Age plays a strong role in carcinogenesis, but the exact nature of this role is unclear. For half a century, cancer investigators have reported that typical cancer rates accelerate with age. Our understanding of age-specific cancer rates traditionally comes from mortality data. More frequently collected than incidence records, mortality data have also been termed more reliable; in the past, autopsy was widely considered as a method of verifying or disaffirming many uncertain diagnoses (1). After late childhood or early adulthood, cancer mortality broadly rises in exponential fashion or by power law. Accordingly, age has been seen as precipitator, enabler, or cause of cancer. Neglecting mechanism, it has even been called a potent carcinogen (2). Yet, as early as 1954, rates were observed to flatten above 75 (3). At that time, many of the very old did not know their own age, and “old age” itself was an accepted cause of death. Consequently, cancer investigators questioned the reliability of old-age (above age 74) mortality records and any associated analysis. Because modern medicine is able to treat many cancers successfully, mortality is now a less reliable tool for understanding cancer incidence. On the other hand, greatly improved cancer diagnoses and the establishment of well-supported cancer registries over the past 35 years have improved cancer incidence data to the point that it is now generally accepted as high quality (4). Here we have accepted the reliability of older age registry data, generally understudied but with samples positively assessed (5, 6).

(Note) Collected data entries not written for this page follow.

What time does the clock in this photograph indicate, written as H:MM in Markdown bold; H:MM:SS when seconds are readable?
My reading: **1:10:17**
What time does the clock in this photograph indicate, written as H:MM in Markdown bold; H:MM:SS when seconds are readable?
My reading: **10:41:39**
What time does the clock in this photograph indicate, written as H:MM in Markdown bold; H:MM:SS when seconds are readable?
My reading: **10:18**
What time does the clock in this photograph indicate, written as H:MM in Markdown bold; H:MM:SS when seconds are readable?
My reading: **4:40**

It is self-evident that the number of new cancer cases tends to zero at ages near the end of a natural life span because the number of persons alive and at risk tends to zero. But investigators working with recent data from Surveillance, Epidemiology, and End Results (SEER; ref. 7) and other modern registries have confirmed that cancer incidence rates (new cases divided by the number of person-years at risk) after about age 80 also tend to sharply decrease (810). Pathology studies in autopsy have other systematic errors but tend to support the idea that cancer prevalence increases more slowly at old age and these cancers tend to be less virulent in these older patients (11, 12). This fall off is contrary to simple models of cancer incidence. The Armitage-Doll multistage model, in its usual approximate form I(t) = (p1p2…pk)tk − 1/(k − 1)! = atk − 1, and the well-known Moolgavkar-Vernon-Knudson two-stage clonal expansion model (13) both predict that cancer incidence will rise indefinitely with age.

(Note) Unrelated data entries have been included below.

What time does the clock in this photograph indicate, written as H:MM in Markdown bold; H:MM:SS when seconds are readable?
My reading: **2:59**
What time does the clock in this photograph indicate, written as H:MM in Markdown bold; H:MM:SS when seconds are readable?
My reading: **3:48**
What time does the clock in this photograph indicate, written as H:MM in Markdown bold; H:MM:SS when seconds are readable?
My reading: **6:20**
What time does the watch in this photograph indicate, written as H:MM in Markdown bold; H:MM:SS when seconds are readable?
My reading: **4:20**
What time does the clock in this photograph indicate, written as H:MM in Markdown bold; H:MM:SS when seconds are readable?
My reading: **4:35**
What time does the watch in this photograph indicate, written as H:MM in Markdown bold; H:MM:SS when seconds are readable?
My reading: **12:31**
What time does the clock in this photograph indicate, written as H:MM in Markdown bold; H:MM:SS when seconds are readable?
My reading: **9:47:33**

We note three classes of explanation that have been offered for this observation. The first class of explanation is that the multistage theory is accurate, but the probabilities at each stage are dependent on environmental influences and these change with time. Such a change in probability would obviously be the case if younger people have chemical exposures, which cease at age 70. They would have to be exposures of late-stage carcinogens that dominate the probability. The probability would have to drop by at least a factor of four to achieve this. However, we have found no data that quantify this.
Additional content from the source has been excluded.